[Document structure recognition data]
BEGIN
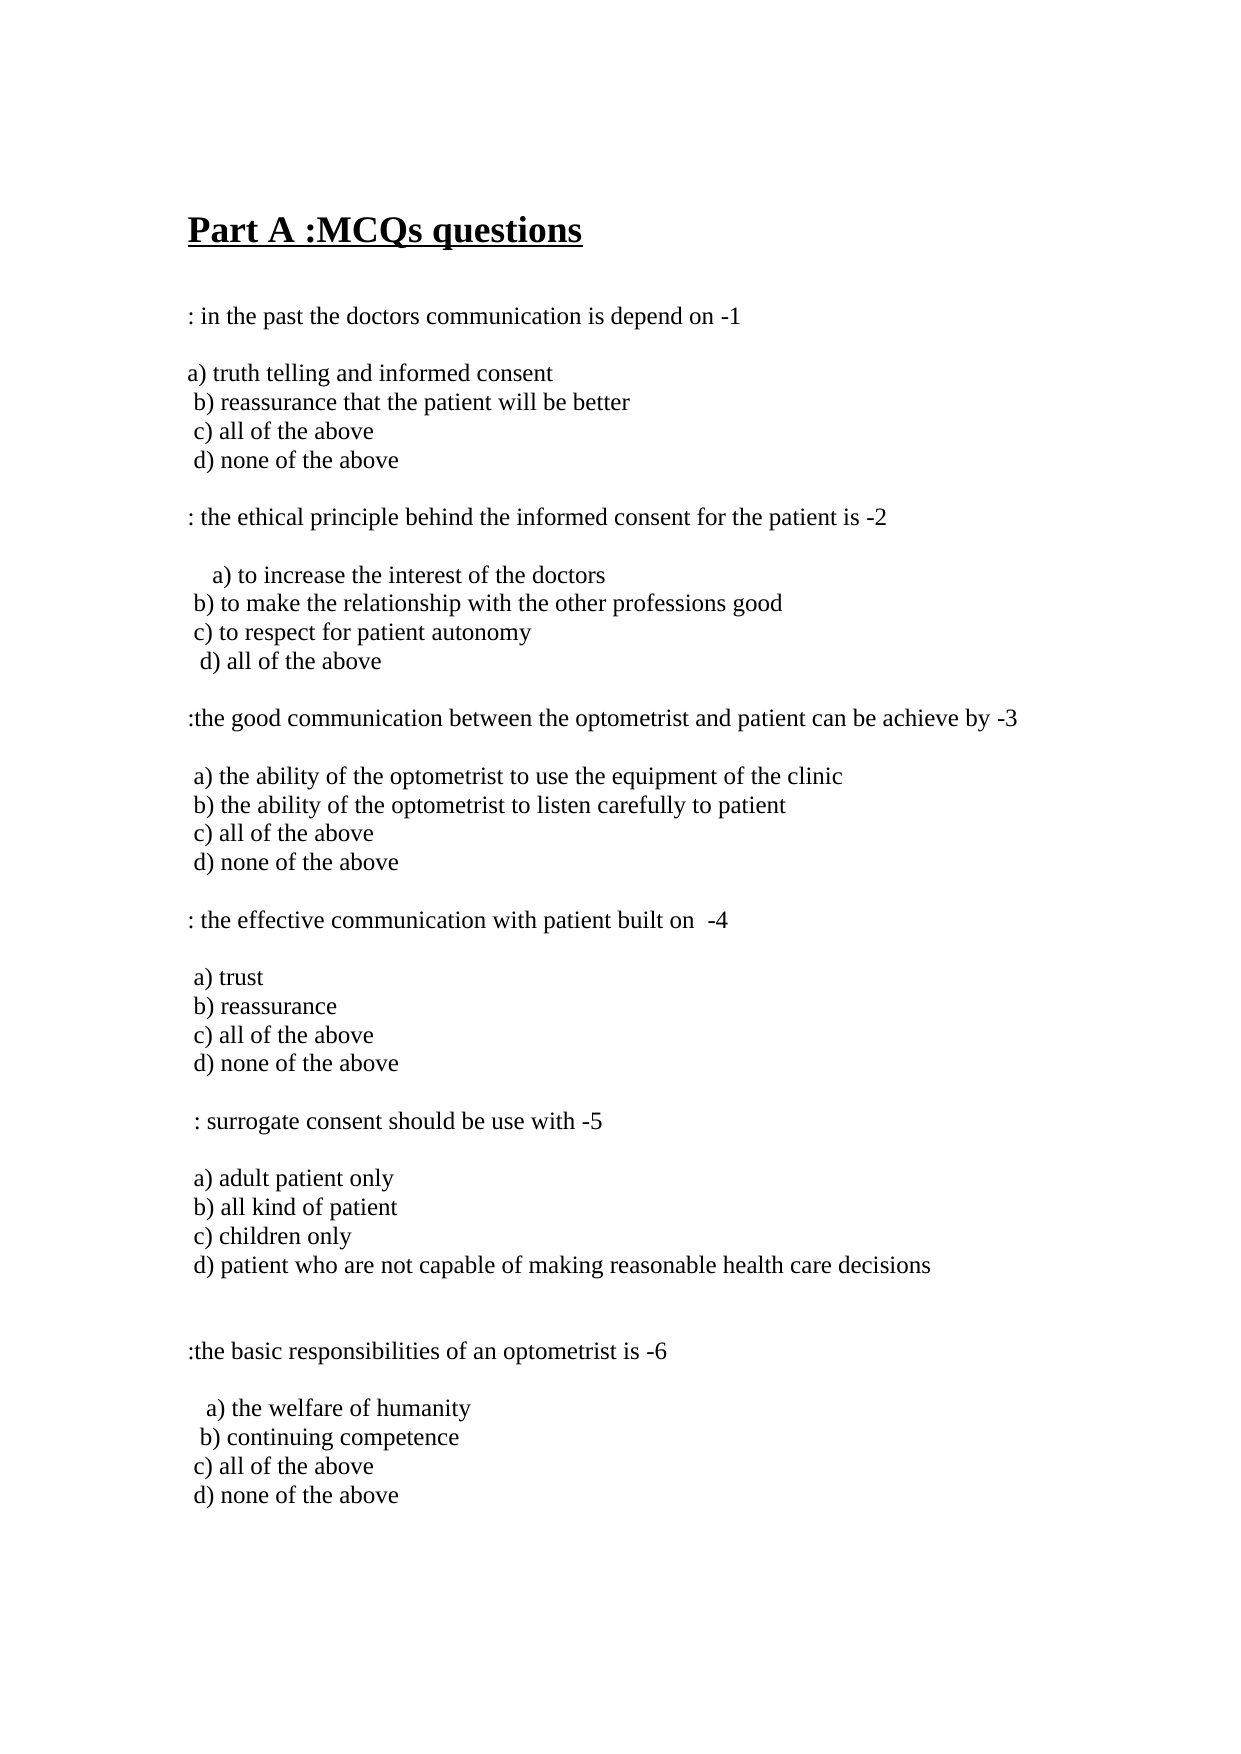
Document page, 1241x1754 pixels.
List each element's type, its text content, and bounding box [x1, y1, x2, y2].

text d) all of the above [187, 646, 1053, 675]
text c) children only [187, 1221, 1053, 1250]
text c) all of the above [187, 818, 1053, 847]
text b) all kind of patient [187, 1192, 1053, 1221]
text 1- in the past the doctors communication is depend on : [187, 301, 1053, 330]
text b) reassurance [187, 991, 1053, 1020]
text c) all of the above [187, 1451, 1053, 1480]
text d) none of the above [187, 1480, 1053, 1508]
text b) the ability of the optometrist to listen carefully to patient [187, 790, 1053, 818]
text d) none of the above [187, 1048, 1053, 1077]
text 3- the good communication between the optometrist and patient can be achieve by: [187, 703, 1053, 732]
text a) trust [187, 962, 1053, 991]
text a) adult patient only [187, 1163, 1053, 1192]
text 2- the ethical principle behind the informed consent for the patient is : [187, 502, 1053, 531]
text d) none of the above [187, 847, 1053, 876]
text a) to increase the interest of the doctors [187, 560, 1053, 588]
text c) to respect for patient autonomy [187, 617, 1053, 646]
text d) none of the above [187, 445, 1053, 473]
text d) patient who are not capable of making reasonable health care decisions [187, 1250, 1053, 1278]
text c) all of the above [187, 416, 1053, 445]
text a) truth telling and informed consent [187, 358, 1053, 387]
text Part A :MCQs questions [187, 207, 1053, 251]
text 6- the basic responsibilities of an optometrist is: [187, 1336, 1053, 1365]
text b) continuing competence [187, 1422, 1053, 1451]
text a) the welfare of humanity [187, 1393, 1053, 1422]
text a) the ability of the optometrist to use the equipment of the clinic [187, 761, 1053, 790]
text b) reassurance that the patient will be better [187, 387, 1053, 416]
text 4- the effective communication with patient built on : [187, 905, 1053, 933]
text 5- surrogate consent should be use with : [187, 1106, 1053, 1135]
text b) to make the relationship with the other professions good [187, 588, 1053, 617]
text c) all of the above [187, 1020, 1053, 1048]
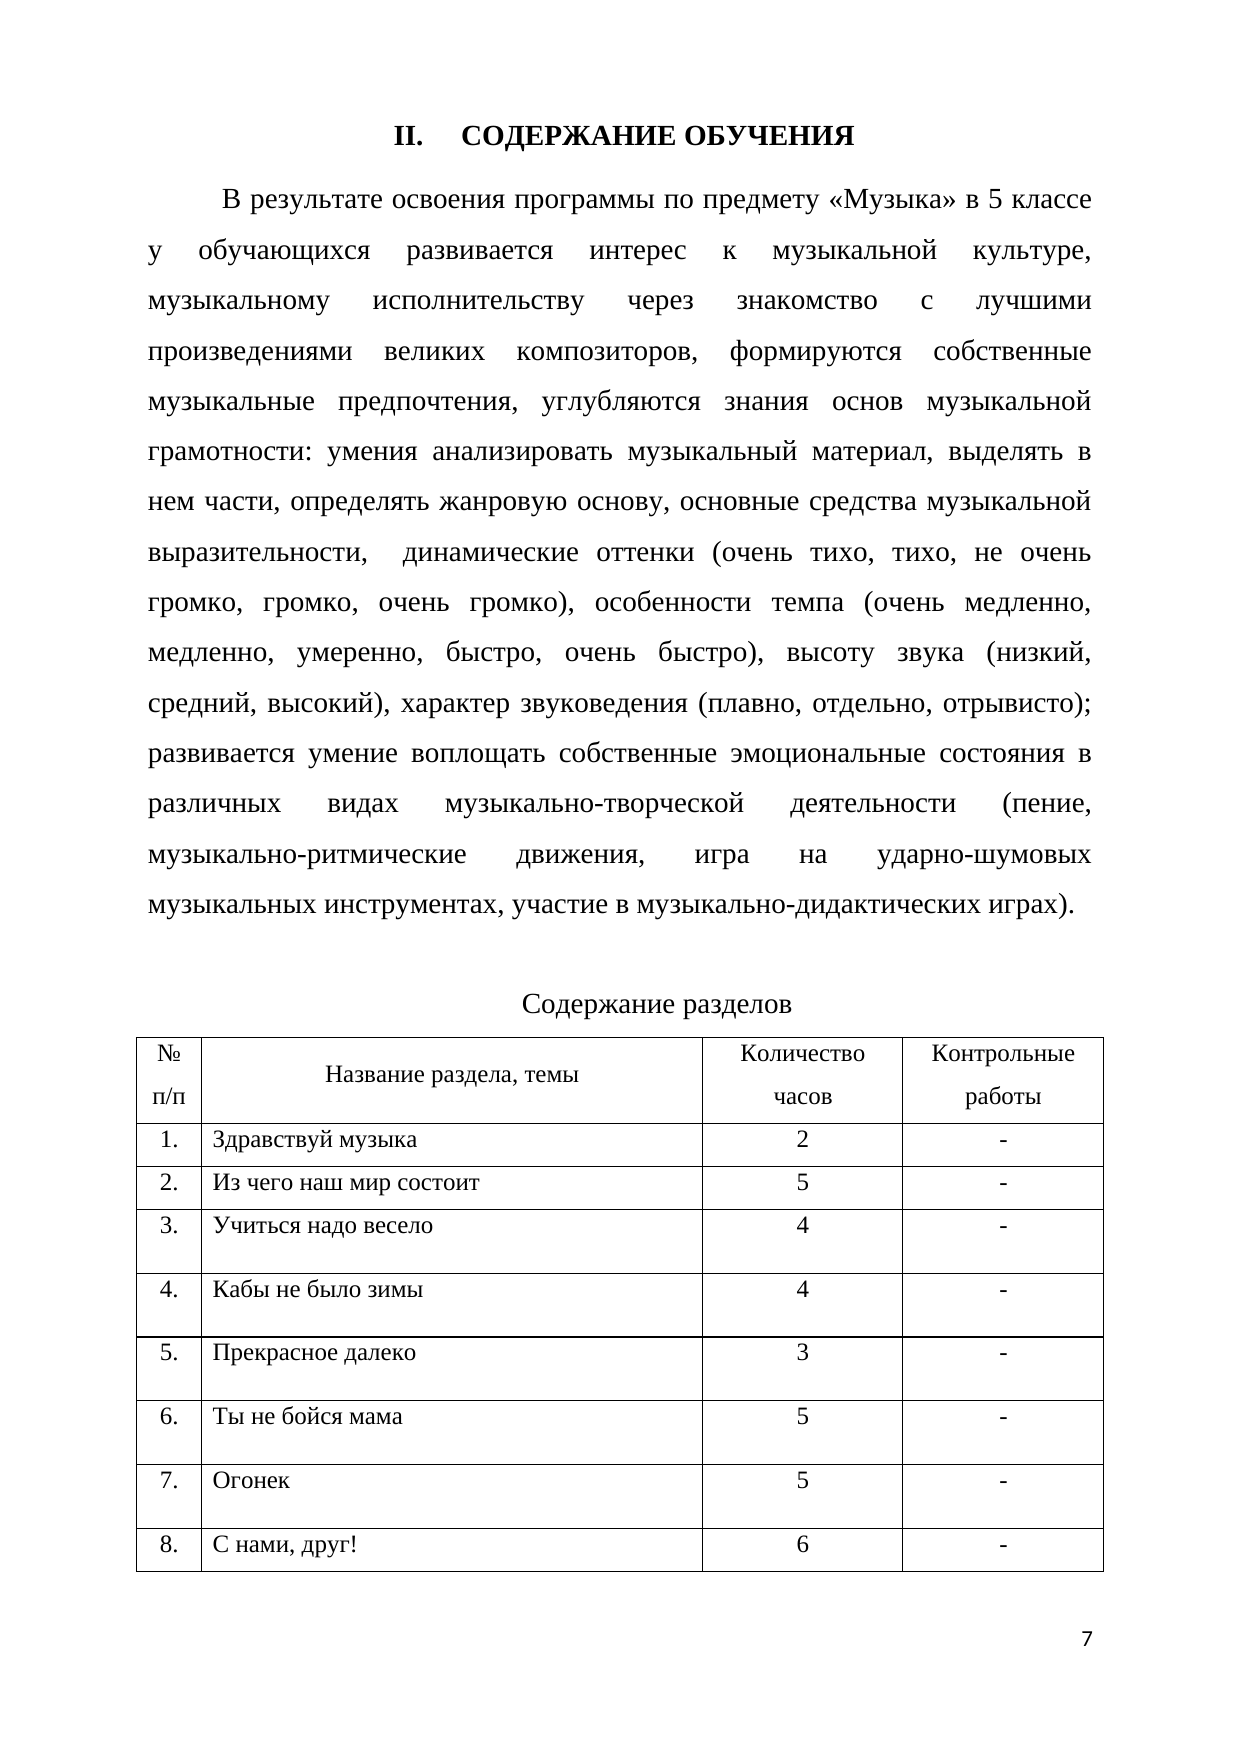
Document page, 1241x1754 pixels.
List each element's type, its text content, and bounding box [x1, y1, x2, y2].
END
#### Requirement
Select all lines with the word "communication" from the entries above.

#### Result
text 1- in the past the doctors communication is depend on : [187, 301, 1053, 330]
text 3- the good communication between the optometrist and patient can be achieve by: [187, 703, 1053, 732]
text 4- the effective communication with patient built on : [187, 905, 1053, 933]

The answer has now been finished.